The Promised Land was theirs to seize, all they had to do was to act on that faith! Moses interceded on people’s behalf for their lack of faith. God forgave them. But nevertheless still punished them for their rebellion by not allowing them into the Promised Land for 40 years. Only their children will set foot in the Promised Land. Ten spies who gave bad report died by plague. The other two spies who gave good reports received God’s blessing of being able to set a food in the Promised Land.

This pattern doesn’t have to apply only to specific chapters of our life, but can apply broadly to our entire life. God has called on everyone to follow Him, bestowing each of them with unique God-given gifts. It is up to each individual if they want to follow God and use their gifts to advance His kingdom. The second part of this pattern consist most, if not all, of our life. We make series of choices that determines what we will receive in the end. The last part of this pattern happens when we die. We will either receive a blessing of eternity with God or a punishment of eternity without God. Remember, God desires that all come to repentance and follow Him. If we continue to keep faith and believe that Christ shed his blood for our sin then truly God will bless us with an eternity in Heaven.

Just keep chasing after Him and God will truly bless you! Just remember that journey will involve some sacrifices, ups and downs, and trials. But in the end, it will be worth it! Rest assured, God has your best interest at heart, and His kingdom as well! He is not doing this to torment us or to make our lives more difficult for no reason. It is simply part of our journey. He truly wants to see you succeed and prosper. He is breaking down what is not of Him and to build us up in Godly character – such as love, peace, joy, patience, etc…

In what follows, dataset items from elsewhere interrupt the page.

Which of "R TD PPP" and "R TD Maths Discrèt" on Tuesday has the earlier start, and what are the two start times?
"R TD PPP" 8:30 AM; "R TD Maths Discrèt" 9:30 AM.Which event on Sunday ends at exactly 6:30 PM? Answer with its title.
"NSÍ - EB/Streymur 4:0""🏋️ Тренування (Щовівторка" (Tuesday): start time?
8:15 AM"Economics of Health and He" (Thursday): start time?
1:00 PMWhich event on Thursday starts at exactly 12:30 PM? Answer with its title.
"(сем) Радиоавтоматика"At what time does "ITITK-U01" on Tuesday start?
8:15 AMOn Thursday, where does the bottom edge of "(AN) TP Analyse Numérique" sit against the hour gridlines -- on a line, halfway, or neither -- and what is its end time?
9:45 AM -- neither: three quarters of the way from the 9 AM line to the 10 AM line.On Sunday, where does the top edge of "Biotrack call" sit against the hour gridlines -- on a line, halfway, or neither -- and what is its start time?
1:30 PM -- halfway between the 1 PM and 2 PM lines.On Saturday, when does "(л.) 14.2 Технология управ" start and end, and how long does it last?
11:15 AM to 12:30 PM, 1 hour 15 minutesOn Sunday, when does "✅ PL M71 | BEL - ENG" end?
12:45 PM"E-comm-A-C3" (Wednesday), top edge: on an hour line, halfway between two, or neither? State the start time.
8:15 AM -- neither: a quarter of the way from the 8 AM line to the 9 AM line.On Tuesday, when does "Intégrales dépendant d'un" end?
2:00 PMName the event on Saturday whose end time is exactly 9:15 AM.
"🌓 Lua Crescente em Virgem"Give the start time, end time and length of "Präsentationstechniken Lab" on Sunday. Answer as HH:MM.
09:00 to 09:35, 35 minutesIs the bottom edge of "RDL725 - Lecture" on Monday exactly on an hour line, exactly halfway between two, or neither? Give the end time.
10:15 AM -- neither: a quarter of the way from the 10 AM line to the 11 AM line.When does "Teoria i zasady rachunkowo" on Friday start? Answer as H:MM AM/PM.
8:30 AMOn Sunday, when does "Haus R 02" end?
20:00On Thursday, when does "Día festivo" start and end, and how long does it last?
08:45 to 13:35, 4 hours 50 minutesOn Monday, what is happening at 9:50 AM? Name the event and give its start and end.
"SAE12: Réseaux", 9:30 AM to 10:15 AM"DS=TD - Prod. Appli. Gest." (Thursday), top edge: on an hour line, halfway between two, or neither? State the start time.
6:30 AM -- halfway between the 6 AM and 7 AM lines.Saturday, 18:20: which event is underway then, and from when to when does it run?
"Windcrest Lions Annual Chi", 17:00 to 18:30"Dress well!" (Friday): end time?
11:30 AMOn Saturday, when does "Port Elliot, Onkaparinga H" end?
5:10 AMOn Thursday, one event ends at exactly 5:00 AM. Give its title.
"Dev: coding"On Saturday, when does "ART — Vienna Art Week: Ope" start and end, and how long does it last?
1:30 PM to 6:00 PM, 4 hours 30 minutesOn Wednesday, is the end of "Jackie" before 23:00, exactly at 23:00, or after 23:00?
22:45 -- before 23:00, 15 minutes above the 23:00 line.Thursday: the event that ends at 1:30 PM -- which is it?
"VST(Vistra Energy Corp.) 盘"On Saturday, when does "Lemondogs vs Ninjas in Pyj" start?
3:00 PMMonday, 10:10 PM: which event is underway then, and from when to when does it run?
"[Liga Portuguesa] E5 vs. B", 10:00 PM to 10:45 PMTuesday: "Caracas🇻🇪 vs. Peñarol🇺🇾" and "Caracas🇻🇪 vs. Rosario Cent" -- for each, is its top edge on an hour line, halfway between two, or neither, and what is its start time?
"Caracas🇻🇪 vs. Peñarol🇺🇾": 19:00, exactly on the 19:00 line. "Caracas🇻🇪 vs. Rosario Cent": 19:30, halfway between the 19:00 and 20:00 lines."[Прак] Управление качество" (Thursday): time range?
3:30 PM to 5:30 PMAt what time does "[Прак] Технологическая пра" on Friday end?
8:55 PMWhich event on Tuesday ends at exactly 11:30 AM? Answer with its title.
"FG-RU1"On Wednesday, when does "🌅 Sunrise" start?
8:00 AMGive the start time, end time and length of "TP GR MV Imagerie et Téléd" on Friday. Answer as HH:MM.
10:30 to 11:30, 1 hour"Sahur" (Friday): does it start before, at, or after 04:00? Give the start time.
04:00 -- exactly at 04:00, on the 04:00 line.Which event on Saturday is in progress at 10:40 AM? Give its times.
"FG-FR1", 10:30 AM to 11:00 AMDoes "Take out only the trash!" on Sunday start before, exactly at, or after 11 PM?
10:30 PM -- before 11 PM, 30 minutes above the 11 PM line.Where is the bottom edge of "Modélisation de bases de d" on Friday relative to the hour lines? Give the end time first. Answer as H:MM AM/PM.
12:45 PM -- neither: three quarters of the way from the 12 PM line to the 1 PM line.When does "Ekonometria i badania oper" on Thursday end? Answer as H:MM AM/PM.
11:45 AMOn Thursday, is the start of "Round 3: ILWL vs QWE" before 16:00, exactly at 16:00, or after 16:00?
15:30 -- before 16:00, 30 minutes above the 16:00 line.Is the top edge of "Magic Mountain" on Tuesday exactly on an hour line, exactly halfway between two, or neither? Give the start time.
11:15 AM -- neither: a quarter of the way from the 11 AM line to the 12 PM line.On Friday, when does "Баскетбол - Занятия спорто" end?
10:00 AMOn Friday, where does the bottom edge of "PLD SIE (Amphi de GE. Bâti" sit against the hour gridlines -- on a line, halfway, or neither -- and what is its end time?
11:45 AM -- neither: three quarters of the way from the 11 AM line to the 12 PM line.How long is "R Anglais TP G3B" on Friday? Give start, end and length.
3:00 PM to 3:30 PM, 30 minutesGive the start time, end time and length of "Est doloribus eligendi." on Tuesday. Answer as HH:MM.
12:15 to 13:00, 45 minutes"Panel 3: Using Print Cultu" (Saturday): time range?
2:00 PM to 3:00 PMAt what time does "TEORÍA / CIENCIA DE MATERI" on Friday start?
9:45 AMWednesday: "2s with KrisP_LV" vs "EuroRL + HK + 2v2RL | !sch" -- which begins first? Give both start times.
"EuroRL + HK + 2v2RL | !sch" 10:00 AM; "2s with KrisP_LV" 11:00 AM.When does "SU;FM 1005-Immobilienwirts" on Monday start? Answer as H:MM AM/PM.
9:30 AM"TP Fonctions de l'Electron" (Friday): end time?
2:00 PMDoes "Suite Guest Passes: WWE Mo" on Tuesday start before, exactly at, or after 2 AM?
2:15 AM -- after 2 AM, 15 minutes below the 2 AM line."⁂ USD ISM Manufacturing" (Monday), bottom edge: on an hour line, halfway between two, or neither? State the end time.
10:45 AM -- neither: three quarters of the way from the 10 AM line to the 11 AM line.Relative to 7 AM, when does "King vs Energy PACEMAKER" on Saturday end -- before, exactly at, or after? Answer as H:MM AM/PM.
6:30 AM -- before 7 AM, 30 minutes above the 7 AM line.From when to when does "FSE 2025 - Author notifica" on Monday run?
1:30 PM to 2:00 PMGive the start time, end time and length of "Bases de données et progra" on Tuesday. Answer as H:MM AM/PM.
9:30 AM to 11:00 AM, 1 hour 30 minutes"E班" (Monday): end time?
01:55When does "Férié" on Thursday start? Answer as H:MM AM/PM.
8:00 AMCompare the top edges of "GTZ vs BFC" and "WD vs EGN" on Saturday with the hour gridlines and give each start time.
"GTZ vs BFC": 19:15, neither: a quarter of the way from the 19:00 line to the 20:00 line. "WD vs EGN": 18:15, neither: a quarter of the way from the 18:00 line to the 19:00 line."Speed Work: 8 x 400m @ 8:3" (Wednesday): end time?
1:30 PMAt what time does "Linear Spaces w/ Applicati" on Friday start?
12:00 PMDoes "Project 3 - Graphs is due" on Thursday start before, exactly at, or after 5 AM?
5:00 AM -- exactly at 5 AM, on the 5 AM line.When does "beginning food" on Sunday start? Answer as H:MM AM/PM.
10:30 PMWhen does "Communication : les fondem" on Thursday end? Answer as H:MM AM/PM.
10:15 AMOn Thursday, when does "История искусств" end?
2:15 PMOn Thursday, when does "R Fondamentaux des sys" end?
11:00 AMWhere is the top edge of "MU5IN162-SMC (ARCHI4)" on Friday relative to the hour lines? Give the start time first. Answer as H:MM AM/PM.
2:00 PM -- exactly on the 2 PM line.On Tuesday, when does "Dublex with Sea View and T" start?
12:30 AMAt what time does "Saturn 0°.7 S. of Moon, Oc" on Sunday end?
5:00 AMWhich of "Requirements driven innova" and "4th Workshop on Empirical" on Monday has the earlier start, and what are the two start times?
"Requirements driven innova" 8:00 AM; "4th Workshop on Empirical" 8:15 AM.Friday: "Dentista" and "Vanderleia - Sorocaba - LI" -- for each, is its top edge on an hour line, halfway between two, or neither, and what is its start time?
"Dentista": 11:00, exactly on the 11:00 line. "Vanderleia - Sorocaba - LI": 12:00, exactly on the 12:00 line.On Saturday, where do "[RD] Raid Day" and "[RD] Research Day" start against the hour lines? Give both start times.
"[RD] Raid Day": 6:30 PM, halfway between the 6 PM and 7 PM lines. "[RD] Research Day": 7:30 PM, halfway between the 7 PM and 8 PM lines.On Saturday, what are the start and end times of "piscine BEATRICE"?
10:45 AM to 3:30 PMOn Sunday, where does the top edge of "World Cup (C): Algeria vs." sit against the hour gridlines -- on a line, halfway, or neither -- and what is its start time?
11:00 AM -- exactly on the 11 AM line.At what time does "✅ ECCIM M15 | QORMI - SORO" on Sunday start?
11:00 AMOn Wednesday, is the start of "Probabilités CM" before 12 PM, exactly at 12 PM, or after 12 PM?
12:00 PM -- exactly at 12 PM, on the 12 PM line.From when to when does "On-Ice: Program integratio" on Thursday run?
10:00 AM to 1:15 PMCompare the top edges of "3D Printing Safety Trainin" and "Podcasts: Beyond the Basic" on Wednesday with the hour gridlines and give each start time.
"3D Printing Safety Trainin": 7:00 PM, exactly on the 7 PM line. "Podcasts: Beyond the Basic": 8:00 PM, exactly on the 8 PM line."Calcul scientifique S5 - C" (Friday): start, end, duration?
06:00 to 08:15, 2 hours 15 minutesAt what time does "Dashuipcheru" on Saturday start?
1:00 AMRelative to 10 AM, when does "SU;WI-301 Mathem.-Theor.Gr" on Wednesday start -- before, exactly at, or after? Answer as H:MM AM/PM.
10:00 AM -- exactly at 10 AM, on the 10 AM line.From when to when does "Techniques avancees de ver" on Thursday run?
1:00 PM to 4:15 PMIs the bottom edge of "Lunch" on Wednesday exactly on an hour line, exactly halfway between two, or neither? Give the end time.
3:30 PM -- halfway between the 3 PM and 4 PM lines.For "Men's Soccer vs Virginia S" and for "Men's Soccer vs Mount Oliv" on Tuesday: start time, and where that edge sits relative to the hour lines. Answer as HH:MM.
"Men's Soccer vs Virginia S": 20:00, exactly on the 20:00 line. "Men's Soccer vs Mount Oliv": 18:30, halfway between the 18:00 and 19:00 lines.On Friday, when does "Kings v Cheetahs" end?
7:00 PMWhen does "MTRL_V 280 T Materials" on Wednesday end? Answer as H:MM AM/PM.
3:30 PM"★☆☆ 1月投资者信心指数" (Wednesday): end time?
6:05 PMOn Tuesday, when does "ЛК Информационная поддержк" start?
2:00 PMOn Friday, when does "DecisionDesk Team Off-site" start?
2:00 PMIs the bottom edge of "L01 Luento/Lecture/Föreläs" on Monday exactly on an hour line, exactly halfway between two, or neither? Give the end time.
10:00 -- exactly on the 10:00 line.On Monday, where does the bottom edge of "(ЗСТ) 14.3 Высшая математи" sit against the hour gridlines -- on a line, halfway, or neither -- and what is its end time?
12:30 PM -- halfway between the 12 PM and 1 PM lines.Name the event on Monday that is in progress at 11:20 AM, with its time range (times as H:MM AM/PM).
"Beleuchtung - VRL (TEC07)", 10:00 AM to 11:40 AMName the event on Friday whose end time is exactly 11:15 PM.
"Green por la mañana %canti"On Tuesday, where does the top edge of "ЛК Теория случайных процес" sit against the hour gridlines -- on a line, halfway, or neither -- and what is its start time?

Romans 5:1-5 (NIV) 5 Therefore, since we have been justified through faith, we have peace with God through our Lord Jesus Christ, 2 through whom we have gained access by faith into this grace in which we now stand. And we boast in the hope of the glory of God. 3 Not only so, but we also glory in our sufferings, because we know that suffering produces perseverance; 4 perseverance, character; and character, hope. 5 And hope does not put us to shame, because God’s love has been poured out into our hearts through the Holy Spirit, who has been given to us.
Philippians 3:12-14 (NIV) 12 Not that I have already obtained all this, or have already arrived at my goal, but I press on to take hold of that for which Christ Jesus took hold of me. 13 Brothers and sisters, I do not consider myself yet to have taken hold of it. But one thing I do: Forgetting what is behind and straining toward what is ahead, 14 I press on toward the goal to win the prize for which God has called me heavenward in Christ Jesus.

2 Corinthians 5:17 (ESV) 17 Therefore, if anyone is in Christ, he is a new creation. The old has passed away; behold, the new has come.

What does that mean for us? For some of us, God might be calling us to come out of our present relationships, jobs, or locations. It might not make sense at first. Just like how Israelites looked at the bleak wilderness and longingly thought of ‘better’ place in Egypt while the true blessings was in store for them in the future. As we saw, it was up to them to accept these blessings or not. As we read, many did not accept their promised blessings and chose not to go through grueling wilderness before receiving blessings from God. By looking to their past and present circumstances in a negative light, they actually hindered the blessings God had planned to give them in the present and the future. God didn’t withdraw his blessings from these people. Instead, they chose not to receive His blessing!

Some of us might be clinging onto old and unhealthy relationships (friendship/romantic/family) thus preventing us from opportunities for new relationships to emerge in our life. Perhaps God wanted to bestow us with something much better than what we have currently?? It could be just a simple character/personal development. It could be a new helpmate. It could be many other things. It’s not always an easy or pretty path to take, but nevertheless God will never forsake or abandon His children. He is continuously guiding us to a better place. Will we take a leap of faith? Even though it might cost us dearly?